Data listing Start Marker

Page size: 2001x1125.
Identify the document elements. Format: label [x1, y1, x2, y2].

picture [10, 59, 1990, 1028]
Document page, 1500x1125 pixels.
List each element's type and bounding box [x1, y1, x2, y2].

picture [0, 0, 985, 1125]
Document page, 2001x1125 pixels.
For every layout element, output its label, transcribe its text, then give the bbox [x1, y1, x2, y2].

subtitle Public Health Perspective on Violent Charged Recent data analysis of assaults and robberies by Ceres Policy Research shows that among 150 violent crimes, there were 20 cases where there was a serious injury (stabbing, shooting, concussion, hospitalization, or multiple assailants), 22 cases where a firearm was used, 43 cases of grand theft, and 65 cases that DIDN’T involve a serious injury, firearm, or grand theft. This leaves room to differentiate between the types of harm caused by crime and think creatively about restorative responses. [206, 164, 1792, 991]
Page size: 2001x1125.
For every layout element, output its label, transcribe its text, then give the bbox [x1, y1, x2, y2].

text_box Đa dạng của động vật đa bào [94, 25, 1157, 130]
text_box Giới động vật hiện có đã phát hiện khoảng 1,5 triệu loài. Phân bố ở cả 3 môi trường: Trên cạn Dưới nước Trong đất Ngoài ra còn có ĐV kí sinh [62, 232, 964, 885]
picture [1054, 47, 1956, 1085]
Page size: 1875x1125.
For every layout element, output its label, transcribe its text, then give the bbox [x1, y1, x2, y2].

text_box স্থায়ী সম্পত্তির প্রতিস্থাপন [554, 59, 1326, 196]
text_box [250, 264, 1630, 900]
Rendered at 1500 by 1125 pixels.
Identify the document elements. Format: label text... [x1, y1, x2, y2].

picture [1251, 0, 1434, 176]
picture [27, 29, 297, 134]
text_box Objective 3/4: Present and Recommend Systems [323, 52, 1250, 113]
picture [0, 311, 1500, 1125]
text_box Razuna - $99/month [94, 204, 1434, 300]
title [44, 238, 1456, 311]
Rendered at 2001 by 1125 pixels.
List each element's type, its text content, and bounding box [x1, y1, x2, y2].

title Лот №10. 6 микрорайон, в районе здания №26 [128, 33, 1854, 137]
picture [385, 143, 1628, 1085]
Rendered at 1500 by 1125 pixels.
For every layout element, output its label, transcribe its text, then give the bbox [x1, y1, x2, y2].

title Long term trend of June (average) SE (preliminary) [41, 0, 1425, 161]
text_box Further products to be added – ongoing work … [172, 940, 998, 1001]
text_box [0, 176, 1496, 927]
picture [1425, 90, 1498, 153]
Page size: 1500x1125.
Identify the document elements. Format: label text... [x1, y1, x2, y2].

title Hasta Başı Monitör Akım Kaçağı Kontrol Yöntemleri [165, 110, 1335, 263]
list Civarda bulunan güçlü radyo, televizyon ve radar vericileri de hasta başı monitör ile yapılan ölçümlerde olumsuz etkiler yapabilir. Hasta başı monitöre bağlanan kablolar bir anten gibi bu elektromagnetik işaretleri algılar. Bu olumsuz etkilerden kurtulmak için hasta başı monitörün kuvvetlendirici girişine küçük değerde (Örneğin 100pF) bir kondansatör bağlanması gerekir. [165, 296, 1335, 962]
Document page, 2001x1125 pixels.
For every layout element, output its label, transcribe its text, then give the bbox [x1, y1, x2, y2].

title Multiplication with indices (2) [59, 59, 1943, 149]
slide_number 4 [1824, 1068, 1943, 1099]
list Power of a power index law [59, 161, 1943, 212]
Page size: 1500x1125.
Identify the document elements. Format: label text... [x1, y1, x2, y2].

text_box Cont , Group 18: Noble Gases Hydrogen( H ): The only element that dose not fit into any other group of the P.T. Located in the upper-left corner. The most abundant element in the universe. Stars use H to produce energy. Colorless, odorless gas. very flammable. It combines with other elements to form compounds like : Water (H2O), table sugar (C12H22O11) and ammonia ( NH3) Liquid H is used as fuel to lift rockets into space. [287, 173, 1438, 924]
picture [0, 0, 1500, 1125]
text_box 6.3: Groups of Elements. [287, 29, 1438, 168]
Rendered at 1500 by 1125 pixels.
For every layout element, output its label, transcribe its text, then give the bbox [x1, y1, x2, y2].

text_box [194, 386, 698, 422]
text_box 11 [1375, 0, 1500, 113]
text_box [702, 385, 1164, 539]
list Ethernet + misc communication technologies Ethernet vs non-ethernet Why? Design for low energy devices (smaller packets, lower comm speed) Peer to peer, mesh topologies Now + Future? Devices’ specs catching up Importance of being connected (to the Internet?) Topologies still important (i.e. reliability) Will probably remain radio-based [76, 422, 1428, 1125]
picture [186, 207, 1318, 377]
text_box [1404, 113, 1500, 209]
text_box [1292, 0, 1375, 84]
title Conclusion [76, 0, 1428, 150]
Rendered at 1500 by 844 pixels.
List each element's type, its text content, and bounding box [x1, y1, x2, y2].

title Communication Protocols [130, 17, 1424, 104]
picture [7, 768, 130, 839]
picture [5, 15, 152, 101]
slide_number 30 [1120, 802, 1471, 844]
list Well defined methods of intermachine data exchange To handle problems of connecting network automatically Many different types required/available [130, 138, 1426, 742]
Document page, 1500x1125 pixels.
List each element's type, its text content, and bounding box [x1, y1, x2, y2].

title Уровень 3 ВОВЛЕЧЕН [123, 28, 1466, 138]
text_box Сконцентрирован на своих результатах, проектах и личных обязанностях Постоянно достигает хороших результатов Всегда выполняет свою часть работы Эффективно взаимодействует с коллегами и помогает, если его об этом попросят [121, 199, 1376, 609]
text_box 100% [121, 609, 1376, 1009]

Data listing End Marker

_Directive:_ Your answer should consist only of the lines above between the line holding "Identify the document elements. Format: label [x1, y1, x2, y2]." and the line holding "Page size: 1875x1125.", inclusive, each transcribed exactly.

_Task output:_
Identify the document elements. Format: label [x1, y1, x2, y2].

picture [10, 59, 1990, 1028]
Document page, 1500x1125 pixels.
List each element's type and bounding box [x1, y1, x2, y2].

picture [0, 0, 985, 1125]
Document page, 2001x1125 pixels.
For every layout element, output its label, transcribe its text, then give the bbox [x1, y1, x2, y2].

subtitle Public Health Perspective on Violent Charged Recent data analysis of assaults and robberies by Ceres Policy Research shows that among 150 violent crimes, there were 20 cases where there was a serious injury (stabbing, shooting, concussion, hospitalization, or multiple assailants), 22 cases where a firearm was used, 43 cases of grand theft, and 65 cases that DIDN’T involve a serious injury, firearm, or grand theft. This leaves room to differentiate between the types of harm caused by crime and think creatively about restorative responses. [206, 164, 1792, 991]
Page size: 2001x1125.
For every layout element, output its label, transcribe its text, then give the bbox [x1, y1, x2, y2].

text_box Đa dạng của động vật đa bào [94, 25, 1157, 130]
text_box Giới động vật hiện có đã phát hiện khoảng 1,5 triệu loài. Phân bố ở cả 3 môi trường: Trên cạn Dưới nước Trong đất Ngoài ra còn có ĐV kí sinh [62, 232, 964, 885]
picture [1054, 47, 1956, 1085]
Page size: 1875x1125.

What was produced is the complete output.